### WHAT THIS TASK INVOLVES
Leave out the pictures and repeat the data exactly.

### MATERIAL FOR THE TASK
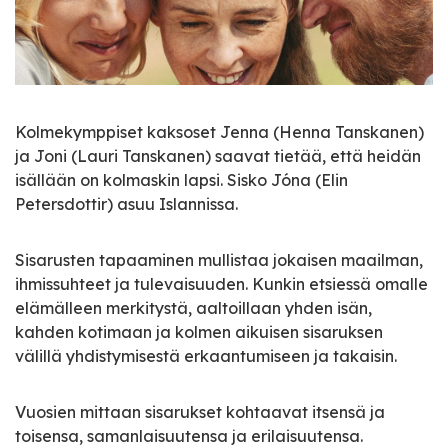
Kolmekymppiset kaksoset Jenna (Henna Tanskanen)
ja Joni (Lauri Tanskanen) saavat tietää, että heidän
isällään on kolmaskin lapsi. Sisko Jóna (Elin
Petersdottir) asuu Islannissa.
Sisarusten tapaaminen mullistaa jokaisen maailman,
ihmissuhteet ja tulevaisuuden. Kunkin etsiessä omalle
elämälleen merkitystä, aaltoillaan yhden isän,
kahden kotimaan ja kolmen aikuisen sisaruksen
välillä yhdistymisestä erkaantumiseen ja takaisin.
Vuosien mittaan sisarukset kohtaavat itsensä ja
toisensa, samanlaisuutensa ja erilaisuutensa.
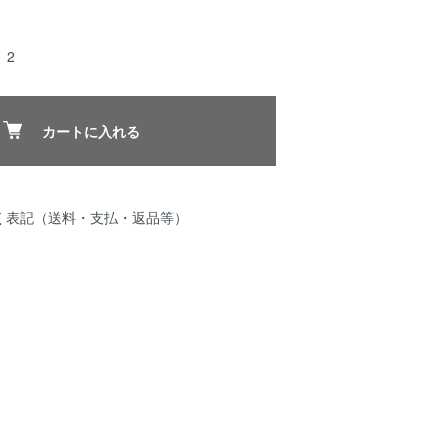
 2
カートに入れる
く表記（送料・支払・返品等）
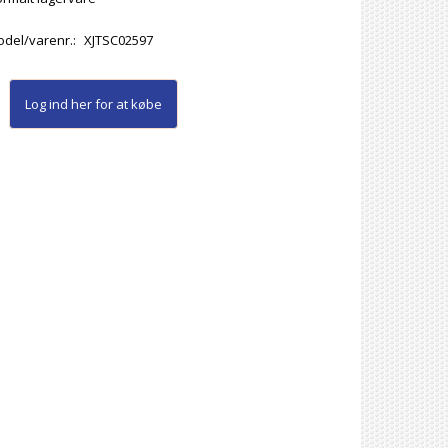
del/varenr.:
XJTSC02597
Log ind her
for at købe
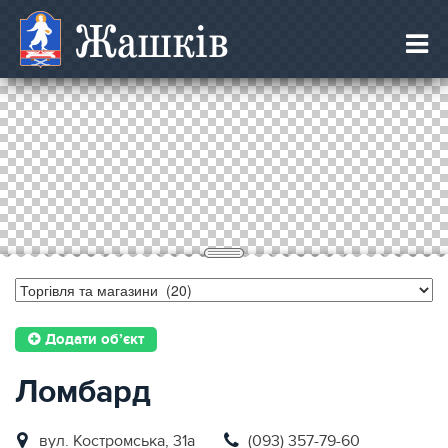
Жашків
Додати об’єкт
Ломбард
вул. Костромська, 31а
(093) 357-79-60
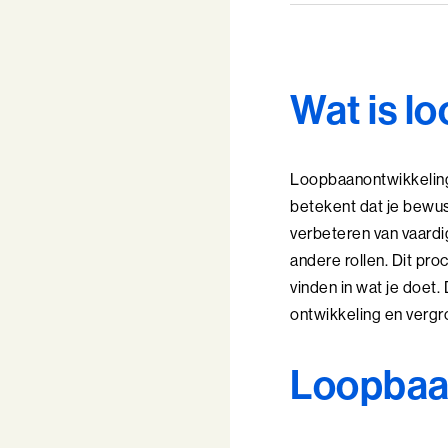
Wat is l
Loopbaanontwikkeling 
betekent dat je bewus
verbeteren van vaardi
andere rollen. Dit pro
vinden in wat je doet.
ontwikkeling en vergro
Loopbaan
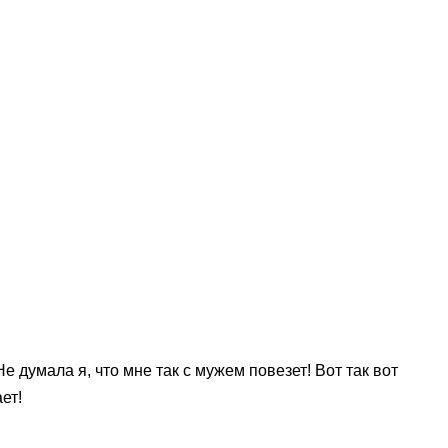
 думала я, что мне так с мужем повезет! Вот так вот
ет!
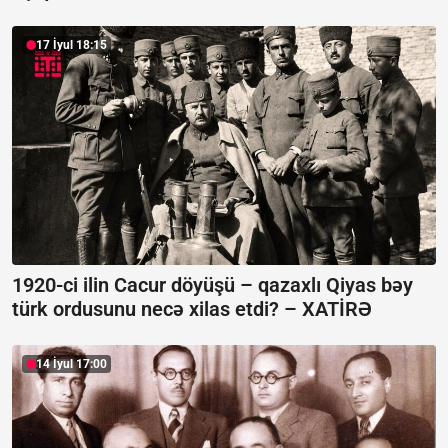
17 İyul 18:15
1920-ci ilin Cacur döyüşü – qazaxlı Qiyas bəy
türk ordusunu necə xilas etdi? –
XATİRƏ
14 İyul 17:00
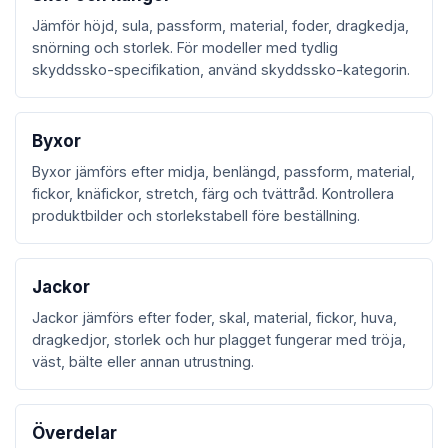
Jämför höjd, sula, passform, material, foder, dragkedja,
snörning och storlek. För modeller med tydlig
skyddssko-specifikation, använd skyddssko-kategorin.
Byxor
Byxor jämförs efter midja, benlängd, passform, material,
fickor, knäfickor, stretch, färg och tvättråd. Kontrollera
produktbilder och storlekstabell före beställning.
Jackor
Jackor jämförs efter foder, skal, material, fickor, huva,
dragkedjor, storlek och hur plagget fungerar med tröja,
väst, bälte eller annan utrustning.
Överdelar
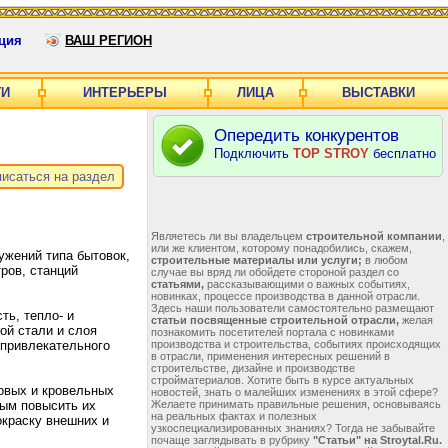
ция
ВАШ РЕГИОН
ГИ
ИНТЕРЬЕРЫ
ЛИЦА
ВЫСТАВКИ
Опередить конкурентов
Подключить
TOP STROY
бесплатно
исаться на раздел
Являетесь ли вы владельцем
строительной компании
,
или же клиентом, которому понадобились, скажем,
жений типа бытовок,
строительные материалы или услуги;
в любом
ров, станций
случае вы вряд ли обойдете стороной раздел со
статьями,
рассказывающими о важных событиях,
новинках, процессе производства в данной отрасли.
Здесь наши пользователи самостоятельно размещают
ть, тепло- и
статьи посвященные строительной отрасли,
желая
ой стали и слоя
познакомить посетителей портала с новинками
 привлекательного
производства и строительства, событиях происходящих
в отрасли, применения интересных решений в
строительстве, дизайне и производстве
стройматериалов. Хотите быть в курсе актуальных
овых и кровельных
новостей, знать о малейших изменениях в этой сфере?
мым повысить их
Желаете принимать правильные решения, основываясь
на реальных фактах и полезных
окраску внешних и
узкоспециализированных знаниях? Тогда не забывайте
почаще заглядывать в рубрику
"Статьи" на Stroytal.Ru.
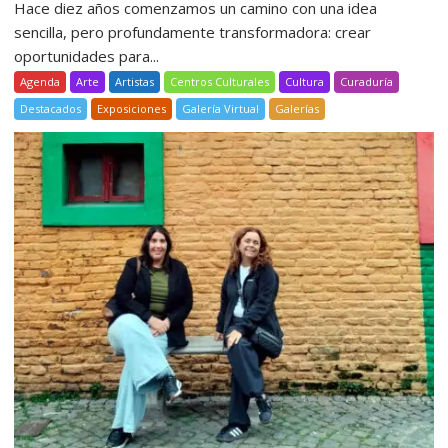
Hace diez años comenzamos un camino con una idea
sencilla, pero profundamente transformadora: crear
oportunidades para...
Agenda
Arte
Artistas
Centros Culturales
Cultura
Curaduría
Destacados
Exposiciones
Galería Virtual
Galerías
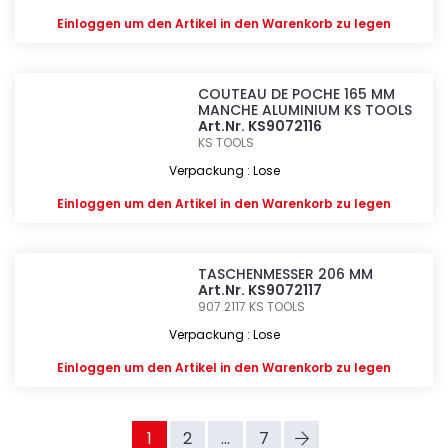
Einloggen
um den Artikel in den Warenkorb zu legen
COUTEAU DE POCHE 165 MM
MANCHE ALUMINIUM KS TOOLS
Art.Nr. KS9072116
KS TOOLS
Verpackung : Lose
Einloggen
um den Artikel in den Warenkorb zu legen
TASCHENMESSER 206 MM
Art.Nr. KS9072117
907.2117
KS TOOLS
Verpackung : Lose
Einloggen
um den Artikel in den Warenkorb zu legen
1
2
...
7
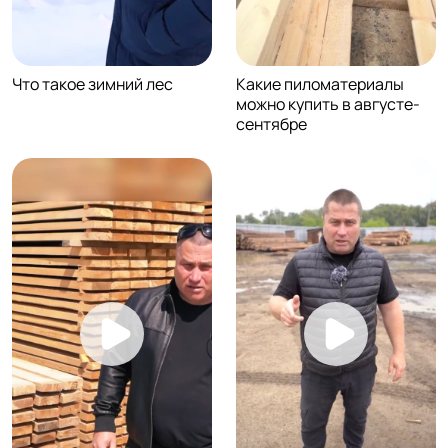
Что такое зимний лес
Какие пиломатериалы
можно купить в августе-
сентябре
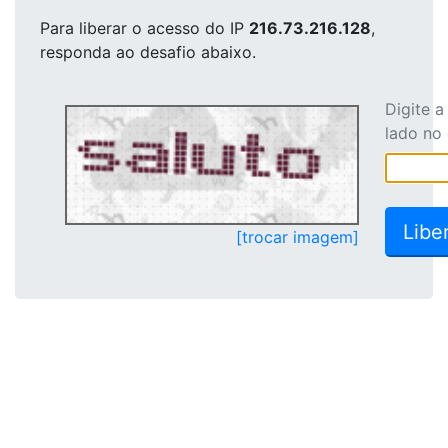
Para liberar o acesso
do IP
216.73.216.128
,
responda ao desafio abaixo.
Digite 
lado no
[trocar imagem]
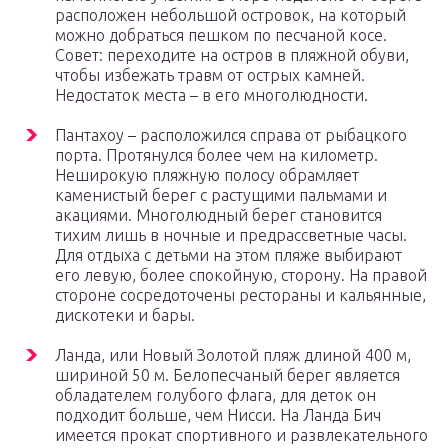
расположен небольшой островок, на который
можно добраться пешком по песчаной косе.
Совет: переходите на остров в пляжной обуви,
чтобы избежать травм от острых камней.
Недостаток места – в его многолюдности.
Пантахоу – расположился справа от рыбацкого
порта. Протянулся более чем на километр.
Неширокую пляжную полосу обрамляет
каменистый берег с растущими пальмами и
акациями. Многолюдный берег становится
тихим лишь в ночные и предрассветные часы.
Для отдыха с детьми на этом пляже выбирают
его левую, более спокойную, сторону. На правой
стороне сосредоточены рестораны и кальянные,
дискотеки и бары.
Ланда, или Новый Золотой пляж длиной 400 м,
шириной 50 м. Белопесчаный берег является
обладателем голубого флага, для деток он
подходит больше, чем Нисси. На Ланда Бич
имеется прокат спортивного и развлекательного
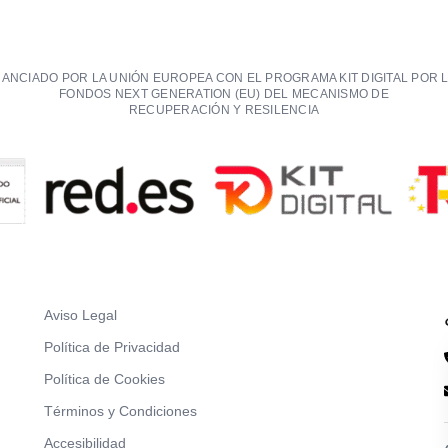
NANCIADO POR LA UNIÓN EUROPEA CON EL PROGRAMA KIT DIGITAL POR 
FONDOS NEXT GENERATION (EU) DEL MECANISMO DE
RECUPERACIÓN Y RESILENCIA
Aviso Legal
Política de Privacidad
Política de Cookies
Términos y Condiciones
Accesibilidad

### ANSWER SECTION
Kolmekymppiset kaksoset Jenna (Henna Tanskanen)
ja Joni (Lauri Tanskanen) saavat tietää, että heidän
isällään on kolmaskin lapsi. Sisko Jóna (Elin
Petersdottir) asuu Islannissa.
Sisarusten tapaaminen mullistaa jokaisen maailman,
ihmissuhteet ja tulevaisuuden. Kunkin etsiessä omalle
elämälleen merkitystä, aaltoillaan yhden isän,
kahden kotimaan ja kolmen aikuisen sisaruksen
välillä yhdistymisestä erkaantumiseen ja takaisin.
Vuosien mittaan sisarukset kohtaavat itsensä ja
toisensa, samanlaisuutensa ja erilaisuutensa.
 2
カートに入れる
く表記（送料・支払・返品等）
del/varenr.:
XJTSC02597
Log ind her
for at købe
Жашків
Додати об’єкт
Ломбард
вул. Костромська, 31а
(093) 357-79-60
Wat is l
Loopbaanontwikkeling 
betekent dat je bewus
verbeteren van vaardi
andere rollen. Dit pro
vinden in wat je doet.
ontwikkeling en vergro
Loopbaan
 думала я, что мне так с мужем повезет! Вот так вот
ет!
17 İyul 18:15
1920-ci ilin Cacur döyüşü – qazaxlı Qiyas bəy
türk ordusunu necə xilas etdi? –
XATİRƏ
14 İyul 17:00
Jämför höjd, sula, passform, material, foder, dragkedja,
snörning och storlek. För modeller med tydlig
skyddssko-specifikation, använd skyddssko-kategorin.
Byxor
Byxor jämförs efter midja, benlängd, passform, material,
fickor, knäfickor, stretch, färg och tvättråd. Kontrollera
produktbilder och storlekstabell före beställning.
Jackor
Jackor jämförs efter foder, skal, material, fickor, huva,
dragkedjor, storlek och hur plagget fungerar med tröja,
väst, bälte eller annan utrustning.
Överdelar
ция
ВАШ РЕГИОН
ГИ
ИНТЕРЬЕРЫ
ЛИЦА
ВЫСТАВКИ
Опередить конкурентов
Подключить
TOP STROY
бесплатно
исаться на раздел
Являетесь ли вы владельцем
строительной компании
,
или же клиентом, которому понадобились, скажем,
жений типа бытовок,
строительные материалы или услуги;
в любом
ров, станций
случае вы вряд ли обойдете стороной раздел со
статьями,
рассказывающими о важных событиях,
новинках, процессе производства в данной отрасли.
Здесь наши пользователи самостоятельно размещают
ть, тепло- и
статьи посвященные строительной отрасли,
желая
ой стали и слоя
познакомить посетителей портала с новинками
 привлекательного
производства и строительства, событиях происходящих
в отрасли, применения интересных решений в
строительстве, дизайне и производстве
стройматериалов. Хотите быть в курсе актуальных
овых и кровельных
новостей, знать о малейших изменениях в этой сфере?
мым повысить их
Желаете принимать правильные решения, основываясь
на реальных фактах и полезных
окраску внешних и
узкоспециализированных знаниях? Тогда не забывайте
почаще заглядывать в рубрику
"Статьи" на Stroytal.Ru.
Hace diez años comenzamos un camino con una idea
sencilla, pero profundamente transformadora: crear
oportunidades para...
Agenda
Arte
Artistas
Centros Culturales
Cultura
Curaduría
Destacados
Exposiciones
Galería Virtual
Galerías
Einloggen
um den Artikel in den Warenkorb zu legen
COUTEAU DE POCHE 165 MM
MANCHE ALUMINIUM KS TOOLS
Art.Nr. KS9072116
KS TOOLS
Verpackung : Lose
Einloggen
um den Artikel in den Warenkorb zu legen
TASCHENMESSER 206 MM
Art.Nr. KS9072117
907.2117
KS TOOLS
Verpackung : Lose
Einloggen
um den Artikel in den Warenkorb zu legen
1
2
...
7
Что такое зимний лес
Какие пиломатериалы
можно купить в августе-
сентябре
Para liberar o acesso
do IP
216.73.216.128
,
responda ao desafio abaixo.
Digite 
lado no
[trocar imagem]
расположен небольшой островок, на который
можно добраться пешком по песчаной косе.
Совет: переходите на остров в пляжной обуви,
чтобы избежать травм от острых камней.
Недостаток места – в его многолюдности.
Пантахоу – расположился справа от рыбацкого
порта. Протянулся более чем на километр.
Неширокую пляжную полосу обрамляет
каменистый берег с растущими пальмами и
акациями. Многолюдный берег становится
тихим лишь в ночные и предрассветные часы.
Для отдыха с детьми на этом пляже выбирают
его левую, более спокойную, сторону. На правой
стороне сосредоточены рестораны и кальянные,
дискотеки и бары.
Ланда, или Новый Золотой пляж длиной 400 м,
шириной 50 м. Белопесчаный берег является
обладателем голубого флага, для деток он
подходит больше, чем Нисси. На Ланда Бич
имеется прокат спортивного и развлекательного
NANCIADO POR LA UNIÓN EUROPEA CON EL PROGRAMA KIT DIGITAL POR 
FONDOS NEXT GENERATION (EU) DEL MECANISMO DE
RECUPERACIÓN Y RESILENCIA
Aviso Legal
Política de Privacidad
Política de Cookies
Términos y Condiciones
Accesibilidad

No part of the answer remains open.